Understanding The Role Of FSHR Oligomerization And Trafficking In Transducing Age-dependent Changes In FSH Glycoforms

Project Summary/Abstract Although ovarian aging is a natural physiological process, cessation of ovarian function at midlife increases susceptibility to the development of co-morbidities, such as osteoporosis, which decrease quality of life and increases healthcare burden. There is currently no intervention for preventing/delaying this, highlighting an

unmet need for novel approaches, e.g. extending ovarian lifespan, to tackle this. Key mediators of ovarian function are follicle stimulating hormone (FSH) and its receptor (FSHR). FSH is a glycoprotein hormone, with two predominant glycoforms identified; partially glycosylated FSH (FSH18/21) and fully glycosylated FSH

(FSH24). FSH glycoforms have distinct functional properties, with FSH18/21 displaying faster binding kinetics and more potent and distinct signal pathway activation than FSH24. Interestingly, age-related changes in human pituitary extracts have been reported, with FSH18/21 predominant in women of reproductive prime and FSH24

predominant in peri-menopausal/menopausal women. The increase in less potent FSH24 coincides with increasing ovarian resistance to FSH reported during peri-menopause. Yet, how these functional differences in FSH modulate the actions of FSHR within the aging ovary remain unknown and will be explored by

this project. Increasingly important ways that G protein-coupled receptors direct signal and functional diversity is via oligomerization (association of receptor protomers into dimers and oligomers), and endosomal trafficking. Our recent work suggests that FSH18/21 and FSH24 distinctly modulate FSHR oligomerization, correlating with

differences in FSH glycoform-dependent cAMP production. Our preliminary data suggest that FSH glycoforms may route FSHR to different endosomal compartments, with cAMP production dependent on FSHR internalization. This project aims to determine how FSH glycoforms modulate FSHR oligomerization and trafficking in young and aging ovaries, and functional impact thereof.
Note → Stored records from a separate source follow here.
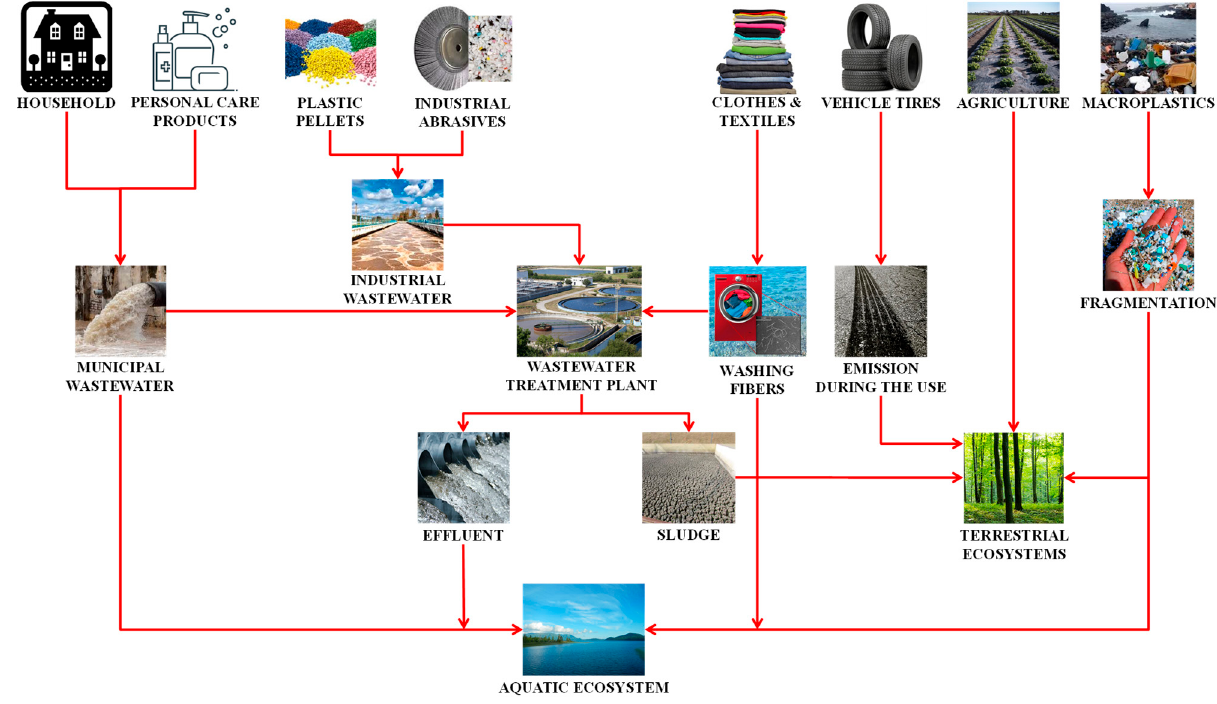
Figure 2. Sources of microplastics in the environment.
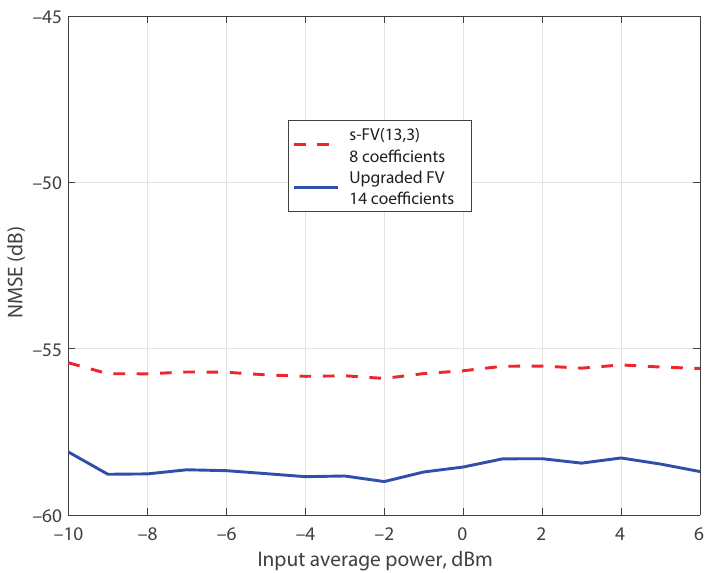
Figure 4. NMSE modeling performance over a 16 dB dynamic range. Coefficients estimated at an average output level of 19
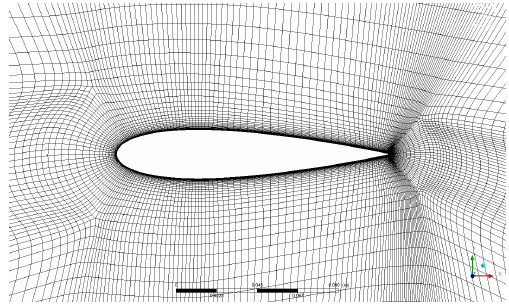
Figure 4. Mesh in the vicinity of the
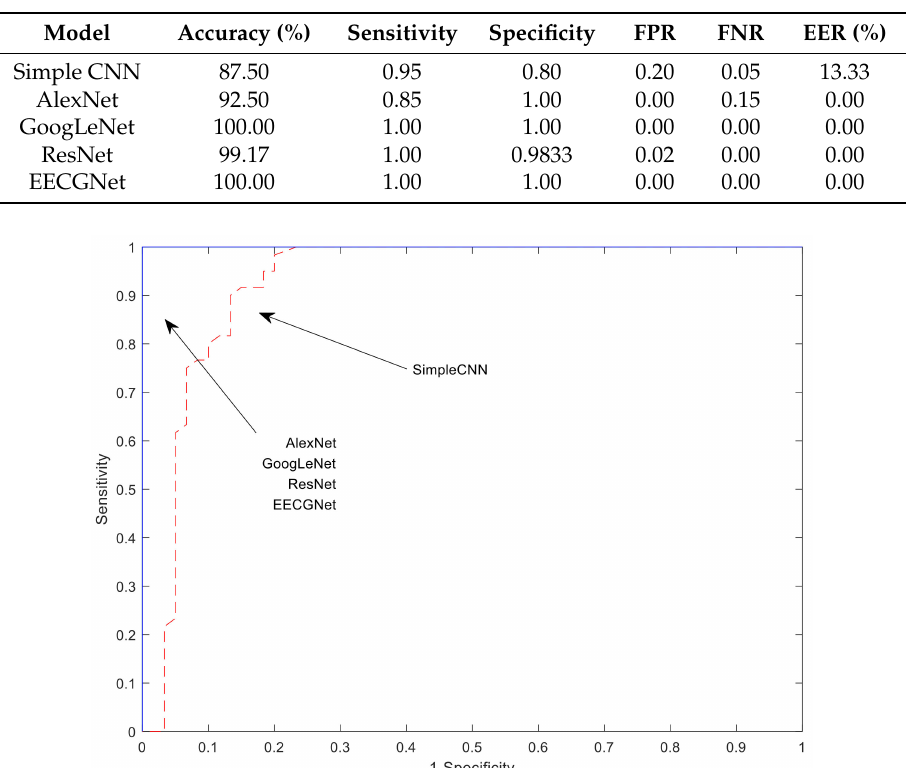
Figure 19. Comparison of the ROC (Receiver Operating Characteristic) curves on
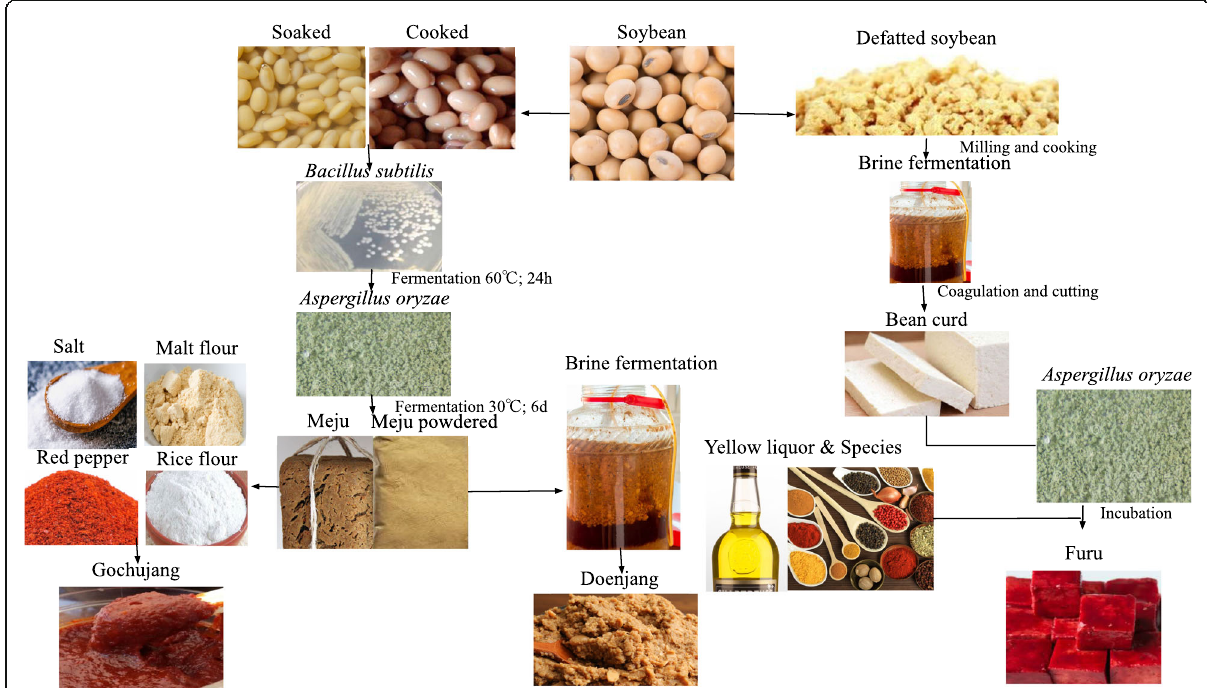
Fig. 2 Fermentation process of cooked and defatted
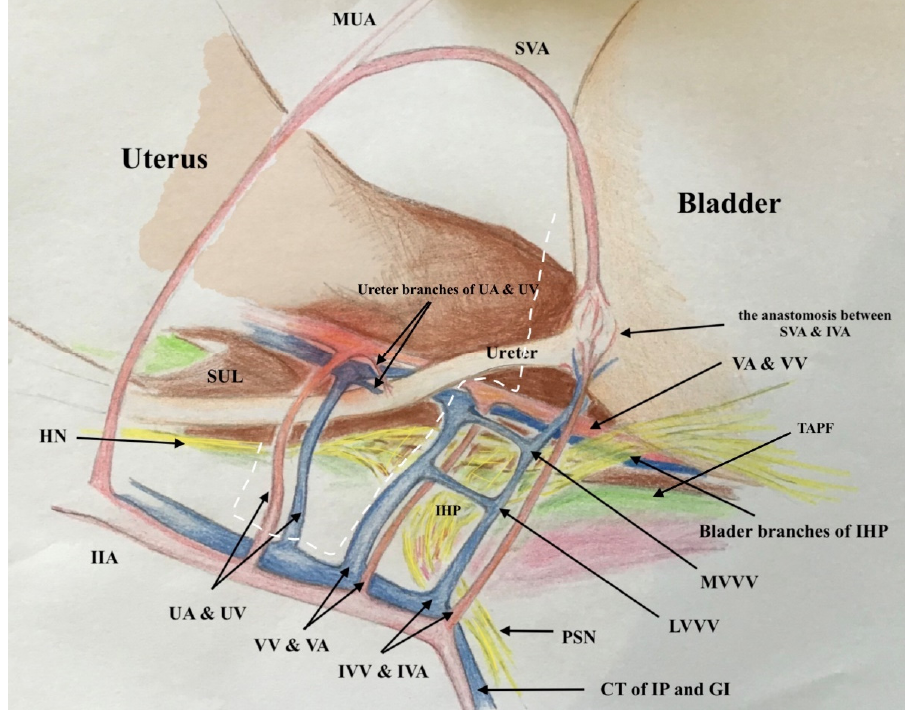
Figure 8. The graphic explanation of type III radical hysterectomy according to Muallem classifica- tion; the dotted white line shows the resection line at the distal aspects of ventral, lateral and dorsal parametrium and at the proximal aspects of ventral, lateral and dorsal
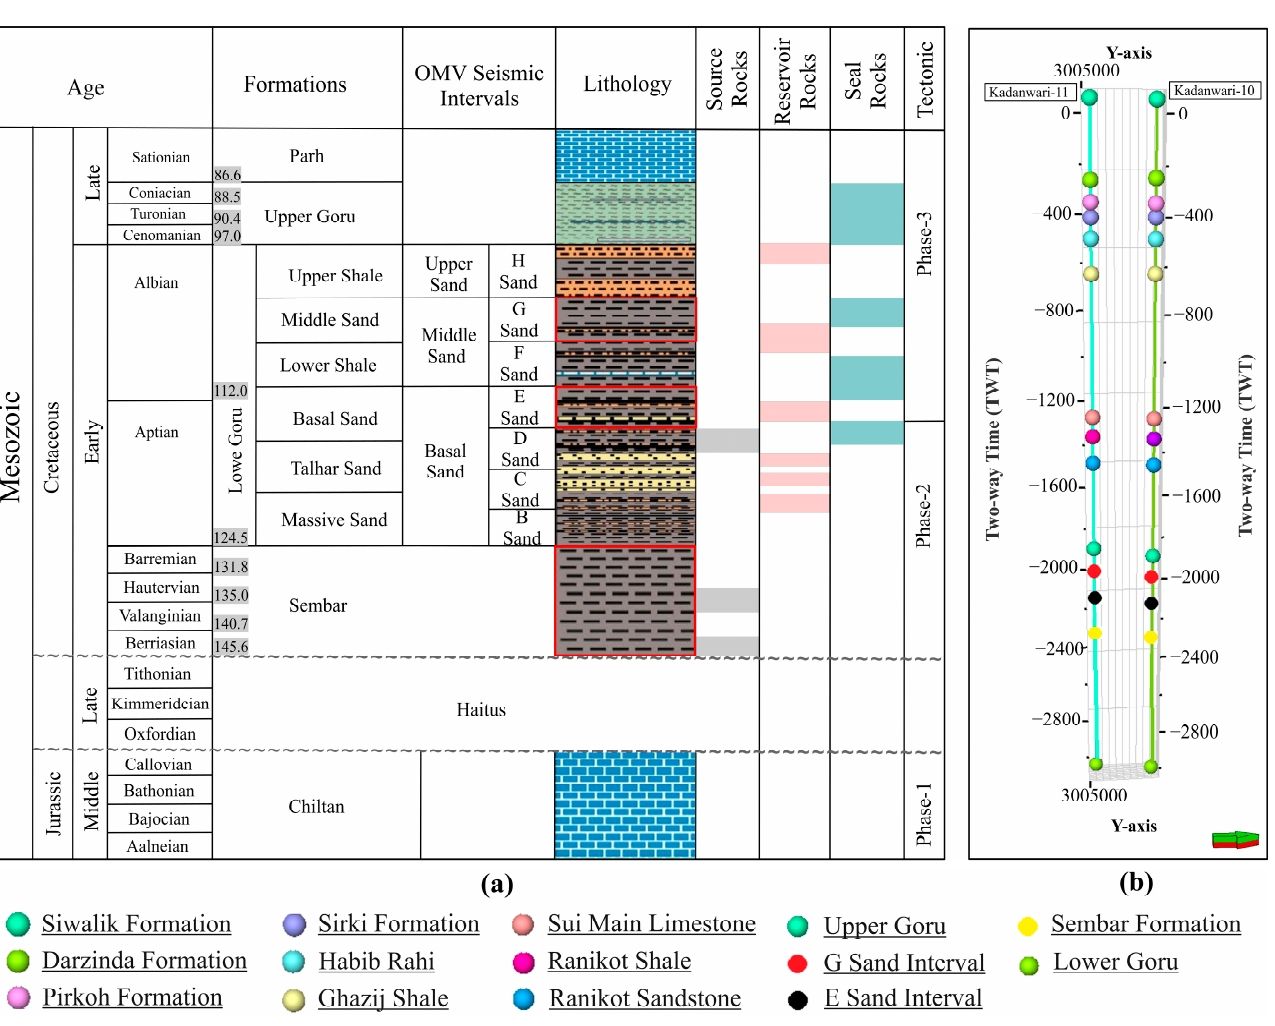
Figure 2. ( a ) Generalized stratigraphic column of the study area, modified from [48] ; ( b ) lithostratigraphic columns showing the rock units encountered in Kadanwari-10 and Kadanwari-11 wells.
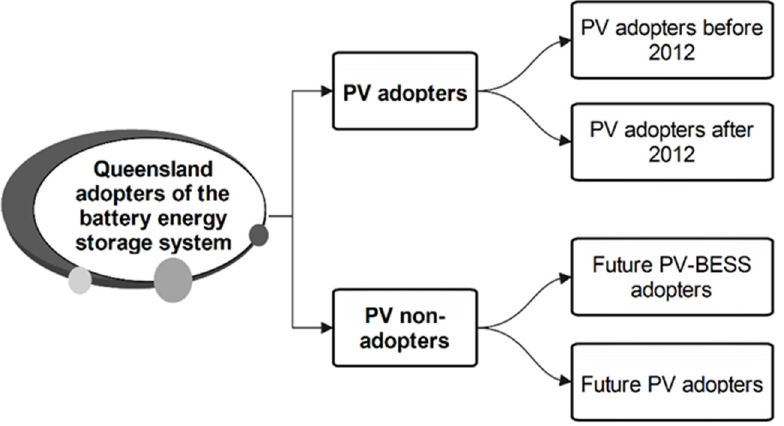
Figure 4. The proposed categorisation of BESS and PV–BESS adopters for Queensland dwellings.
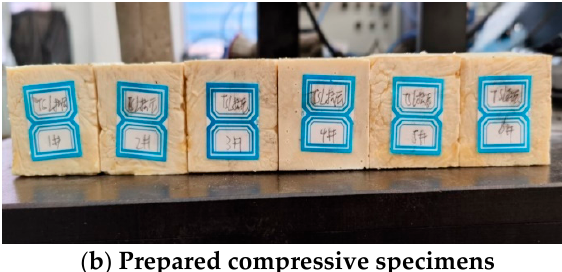
Figure 2. Compression mould and sample.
The working hypothesis is FSH glycoforms

mediate distinct FSHR oligomerization signatures and FSHR trafficking within the young and aging ovary, with defined functional consequences. Using a novel N terminal tagged FLAG-FSHR knock in mouse, high resolution imaging and multiomics ATACseq and RNAseq approaches, Aim 1 will determine how FSHR oligomerization

and signaling is modulated in granulosa cells during folliculogenesis and aging, and how disrupting FSHR oligomerization impacts FSH glycoform function. Aim 2 will determine how FSH glycoforms direct FSHR endosomal routing and role of these compartment in signal activation and downstream functions. Successful

completion of these aims will elucidate how unique ovarian FSHR oligomerization and trafficking signatures direct signal pathway activation and transcriptomic and functional outputs by FSH glycoforms, during aging. This is the first step in the discovery pipeline to identifying novel strategies to improve

ovarian function and health in aging women.